→ TASK TO CARRY OUT: Word for word, retype the lines from the one containing "index tip: (50, 133)" to the one containing "middle pip: (426, 195)" below, keeping both end lines and dropping the pictures.

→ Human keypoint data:
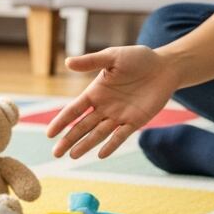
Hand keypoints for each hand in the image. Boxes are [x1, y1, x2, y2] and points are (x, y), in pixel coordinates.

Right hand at [46, 45, 179, 158]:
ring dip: (85, 145)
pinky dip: (111, 145)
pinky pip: (120, 136)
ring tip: (72, 156)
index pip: (74, 110)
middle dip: (69, 139)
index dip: (61, 121)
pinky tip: (100, 154)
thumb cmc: (138, 58)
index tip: (50, 133)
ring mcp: (119, 116)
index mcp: (95, 92)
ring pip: (98, 134)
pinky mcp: (135, 121)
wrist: (164, 67)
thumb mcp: (112, 57)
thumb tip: (67, 62)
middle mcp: (104, 107)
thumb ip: (91, 61)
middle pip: (82, 126)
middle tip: (56, 153)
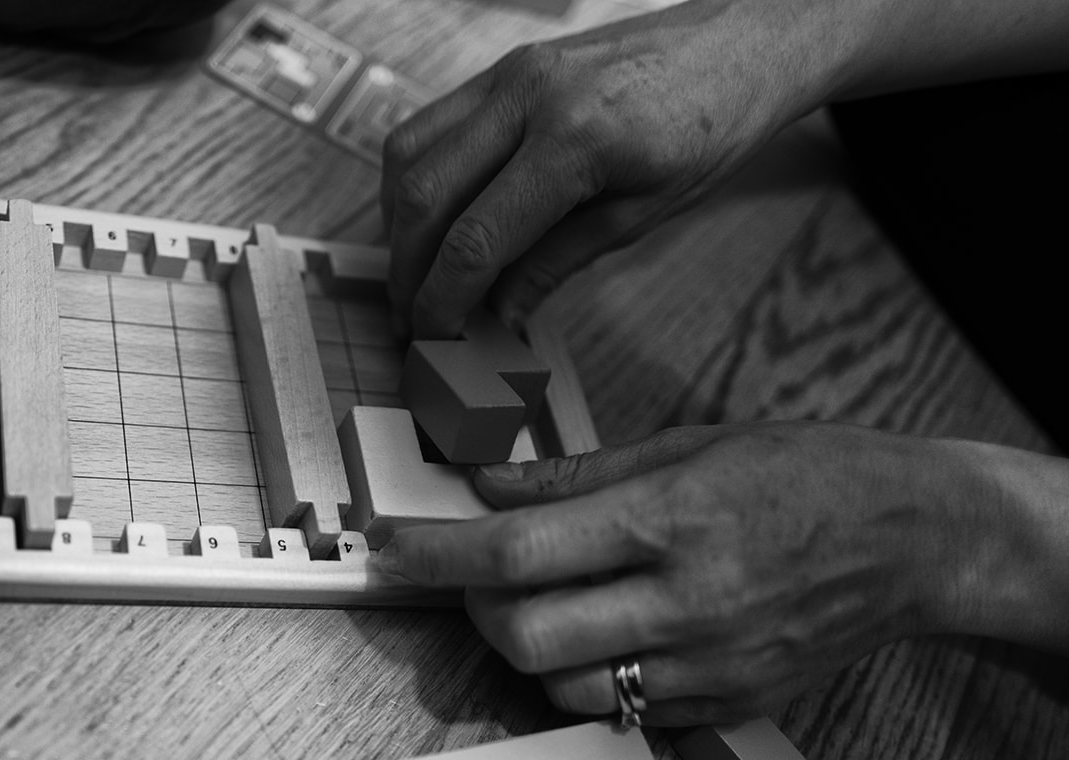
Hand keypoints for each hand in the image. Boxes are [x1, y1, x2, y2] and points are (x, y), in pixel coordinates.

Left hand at [378, 422, 989, 724]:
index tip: (388, 545)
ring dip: (527, 649)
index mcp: (669, 521)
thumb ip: (578, 477)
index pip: (515, 553)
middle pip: (522, 638)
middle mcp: (684, 604)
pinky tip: (605, 633)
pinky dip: (589, 677)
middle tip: (477, 573)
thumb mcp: (691, 444)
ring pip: (562, 690)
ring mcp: (707, 668)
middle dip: (473, 608)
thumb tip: (486, 489)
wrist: (919, 542)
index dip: (433, 553)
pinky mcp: (725, 708)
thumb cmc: (807, 474)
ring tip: (546, 602)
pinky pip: (622, 713)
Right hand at [381, 0, 826, 337]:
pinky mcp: (501, 67)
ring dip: (399, 224)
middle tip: (412, 319)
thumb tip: (495, 315)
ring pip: (408, 154)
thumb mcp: (641, 214)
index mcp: (576, 138)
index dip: (444, 299)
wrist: (737, 43)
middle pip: (426, 195)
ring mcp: (507, 72)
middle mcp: (528, 95)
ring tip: (415, 274)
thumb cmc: (708, 127)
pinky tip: (430, 221)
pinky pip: (429, 125)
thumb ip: (556, 263)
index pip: (477, 237)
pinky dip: (414, 180)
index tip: (434, 337)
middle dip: (408, 269)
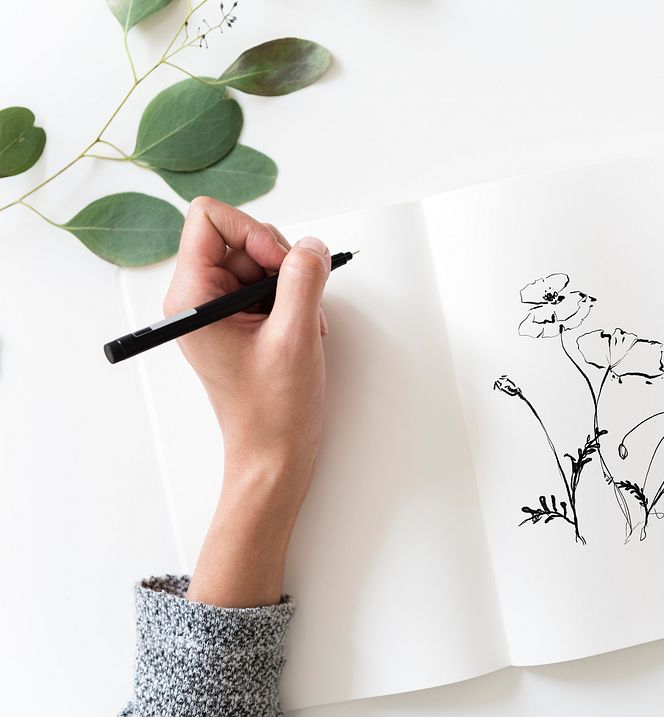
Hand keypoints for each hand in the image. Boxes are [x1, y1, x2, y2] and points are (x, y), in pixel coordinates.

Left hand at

→ EXPECTED ANSWER:
index tip: (50, 133)
ring mcp: (119, 116)
index mcp: (95, 92)
ring pip: (98, 134)
pinky mcp: (135, 121)
wrist: (164, 67)
thumb mcp: (112, 57)
thumb tip: (67, 62)
middle mcp: (104, 107)
thumb ip: (91, 61)
middle pip: (82, 126)
middle tip: (56, 153)
Hand keypoints for each hand in the image. Boxes are [x1, y1, x2, y2] and points are (x, y), in pixel coordinates.

Left hand at [378, 422, 989, 724]:
index tip: (388, 545)
ring dip: (527, 649)
index mcp: (669, 521)
thumb ip: (578, 477)
index pip: (515, 553)
middle pip: (522, 638)
middle mcp: (684, 604)
pinky tip: (605, 633)
pinky dip: (589, 677)
middle tip: (477, 573)
thumb mcp: (691, 444)
ring pip: (562, 690)
ring mcp: (707, 668)
middle dip: (473, 608)
thumb tip: (486, 489)
wrist: (919, 542)
index dip: (433, 553)
pinky mcp: (725, 708)
thumb cmc: (807, 474)
ring tip: (546, 602)
pinky pip: (622, 713)
Right hand at [381, 0, 826, 337]:
pinky mcp: (501, 67)
ring dip: (399, 224)
middle tip: (412, 319)
thumb tip: (495, 315)
ring pip: (408, 154)
thumb mcp: (641, 214)
index mcp: (576, 138)
index dip: (444, 299)
wrist: (737, 43)
middle pip: (426, 195)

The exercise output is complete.